Неживая материя типа волоса или когтя, играющая в организме предписанную ей роль, расценивается как живая. В некоторых ситуациях позволительно даже включить в эту категорию часть магнитов и кристаллов. Такая мертвая материя, как ископаемые кости или бумажная пряжа, не обнаруживающие никакого порядка или ритма жизни, является готой. Организм может быть расщеплен вплоть до клеточных составляющих и все-таки сохранить жизнь, но когда изолированные единицы теряют свои характерные черты, организованность жизни уступает место дезорганизации готы. Состояния жизни и готы в какой-то мере пересекаются, и оба принадлежат континууму, простирающемуся от сложности интеллекта до относительной простоты самостоятельной молекулы. Смерть всего лишь стрелка, скользящая по воле наших верований или уровня технологии вдоль шкалы этого континуума. Смерть – состояние сознания, как давно уже догадывались многие философы.
Я полностью отдаю себе отчет, что понятие готы носит весьма предположительный характер и во многом является лишь экстраполяцией опытных данных, но, как биолог, я не могу не замечать непреодолимой противоречивости всех существующих объяснений жизни и смерти.

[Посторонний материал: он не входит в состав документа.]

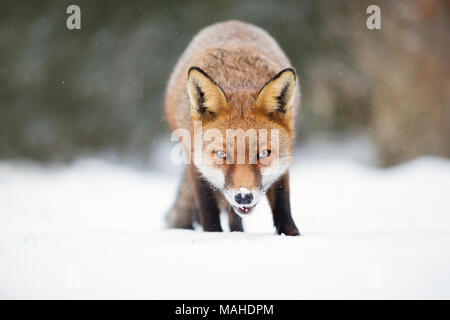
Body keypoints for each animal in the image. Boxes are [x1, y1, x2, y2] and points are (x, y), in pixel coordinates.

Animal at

Я не питаю склонности к тому, чтобы пускать в обращение новые слова и понятия ради собственного удовольствия, но когда существует громадный разрыв между общепринятой теорией и наблюдаемыми фактами, введение какого-то нового концепта оказывается необходимым и оправданным.
В своем стремлении вновь увидеть затронутую проблему в перспективе эволюции, я искал подтверждений и указаний, обращаясь подчас к неожиданным источникам. Я подбирал оборванные нити и разрозненные детали в самых разных местах и не хочу теперь оправдывать их происхождение, так как в последующих главах намерен показать, что все они могут быть сплетены воедино в связную и научную картину, проливающую свет на загадку смерти.